Nano#
GNU nano is the friendliest terminal
editor: no modes, on-screen keybinding hints, drop-in replacement for
pico. Default editor on most modern Linux distributions and the
fallback in many EDITOR environments.
Why It Exists#
When the prompt asks “edit this file” (a commit message, an SSH known hosts entry, a config) Nano’s job is to be the editor a stranger can use without a tutorial.
Type. Save. Exit. Done.
Cheat Sheet#
The bottom of the screen always shows the keybindings; this is
the entire reason a stranger can use Nano without a tutorial. The
table below covers the actions you reach for most often; the
on-screen panel updates with whatever else is contextually
available. ^ means Ctrl.
Keys |
Action |
|---|---|
Ctrl-O |
save (write Out) |
Ctrl-X |
exit |
Ctrl-K |
cut line |
Ctrl-U |
paste (uncut) |
Ctrl-W |
search (where is) |
Ctrl- |
search and replace |
Ctrl-G |
help |
Alt-U / Alt-E |
undo / redo |
Alt-A |
mark (start selection) |
Ctrl-C |
show position |
Ctrl-T |
spell-check (if available) |
If a command needs more than one keystroke, the bottom panel updates to show what’s possible.
Files#
Nano configuration lives in a per-user ~/.nanorc and an
optional system-wide /etc/nanorc. Syntax-highlighting
definitions ship in /usr/share/nano/; include them from
.nanorc to get coloring for the languages you edit.
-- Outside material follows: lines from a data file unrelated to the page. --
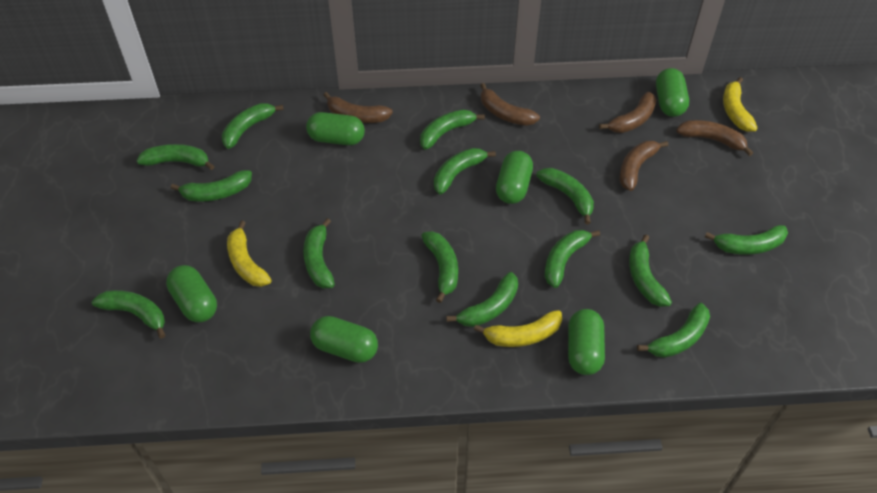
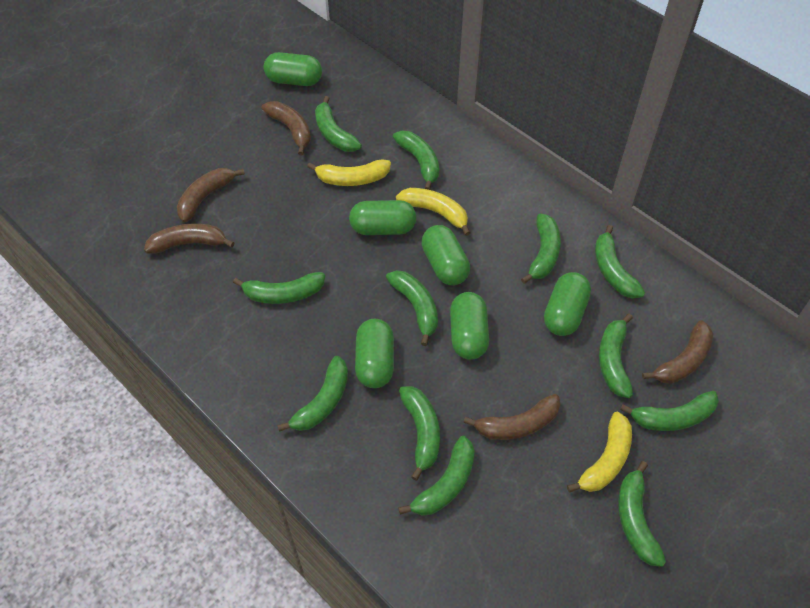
green banana: 14 -> 12

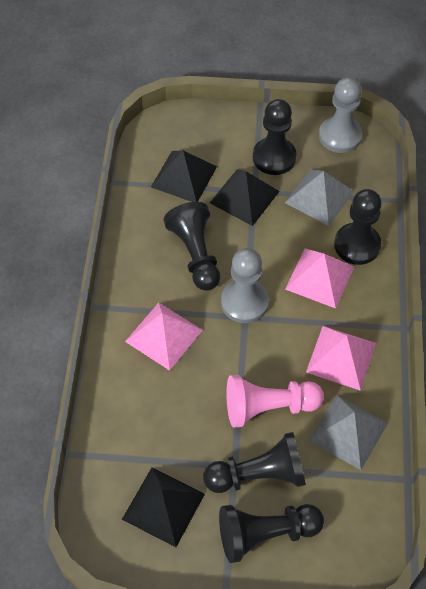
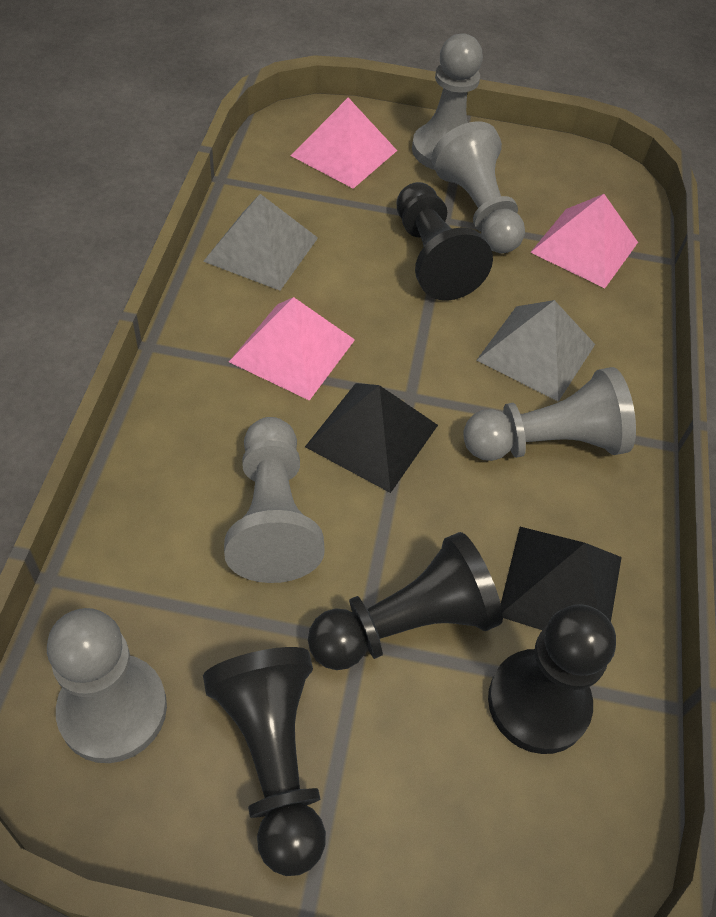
black pawn: 5 -> 4
black pyramid: 3 -> 2
grey pawn: 2 -> 5
pink pawn: 1 -> 0

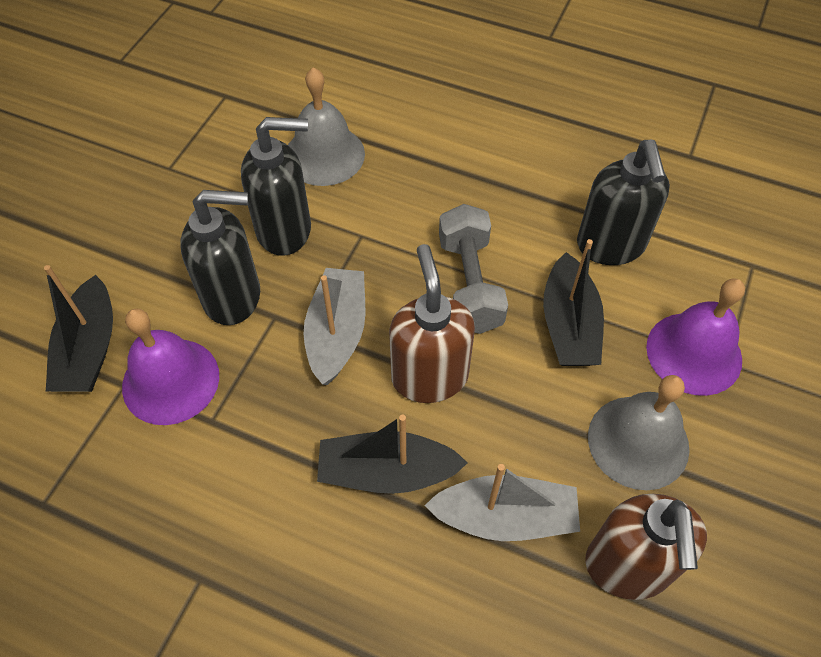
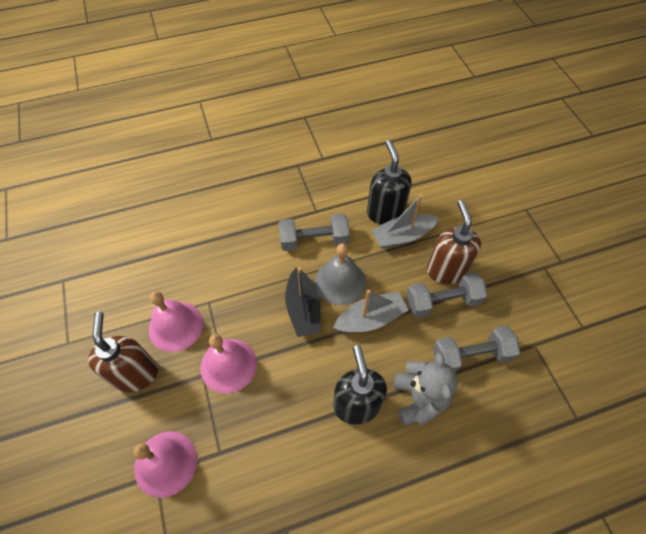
black boat: 3 -> 1
black soap dispenser: 3 -> 2
grey bell: 2 -> 1
grey dumbbell: 1 -> 3
grey teddy bear: 0 -> 1
pink bell: 0 -> 3
purple bell: 2 -> 0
~/.nanorc, per-user config./etc/nanorc, system-wide./usr/share/nano/, syntax-highlighting definitions.
Useful .nanorc Settings#
The defaults Nano ships with are conservative; flipping the options below brings the editor much closer to a modern config-file editor, with line numbers, sane indentation, soft wrap, mouse support, and the cursor position carrying over between sessions:
set linenumbers
set tabsize 4
set tabstospaces
set autoindent
set softwrap
set mouse
set unix # always save with Unix line endings
set positionlog # remember cursor position per file
# Syntax highlighting (paths vary by distro)
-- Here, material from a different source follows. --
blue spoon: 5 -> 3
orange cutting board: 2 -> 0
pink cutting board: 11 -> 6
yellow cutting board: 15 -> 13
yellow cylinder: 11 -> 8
include "/usr/share/nano/*.nanorc"
Where You Find It#
Effectively everywhere a beginner would go looking. Most desktop
Linux distributions ship Nano as the default editor; macOS ships
pico (Nano’s ancestor); even Cygwin / MSYS2 / WSL builds on
Windows include it for shell users:
Default editor on Ubuntu, Debian, and most desktop distributions.
Available on every BSD, macOS (via Homebrew), Windows (via Cygwin / MSYS2 / WSL).
Often the editor that opens when
EDITORis unset and a tool invokes “the system editor”.
Strengths#
What makes Nano the right answer for “edit this file” prompts on a remote server. Discoverability is the big one; a stranger can sit down in front of Nano and finish a task without knowing anything about the editor.
Discoverable, keybindings on screen.
No modes, start typing.
Tiny binary, always available.
Ctrl-X is exit, you can guess what to do.
Weaknesses#
What Nano isn’t trying to be. It is a deliberate small editor for short edits, not a daily coding environment, not a configurable power tool, not an alternative to Vim or Emacs in the sense that those compete with each other.
Not for daily coding, no LSP, no fuzzy find, no multi-cursor.
Limited customization compared to Vim or Emacs.
Mouse support exists but isn’t first-class.
When to Pick Nano#
The default for any quick, throwaway edit and for onboarding
anyone who has never used a terminal editor before. Anyone you
would otherwise drop into vi first should probably get Nano
instead.
The prompt asks you to edit something on a server.
Onboarding someone who’s never used a terminal editor.
Quick, throwaway edits where the goal is “type and save”.
Anyone you’d send to vi first should probably get nano instead.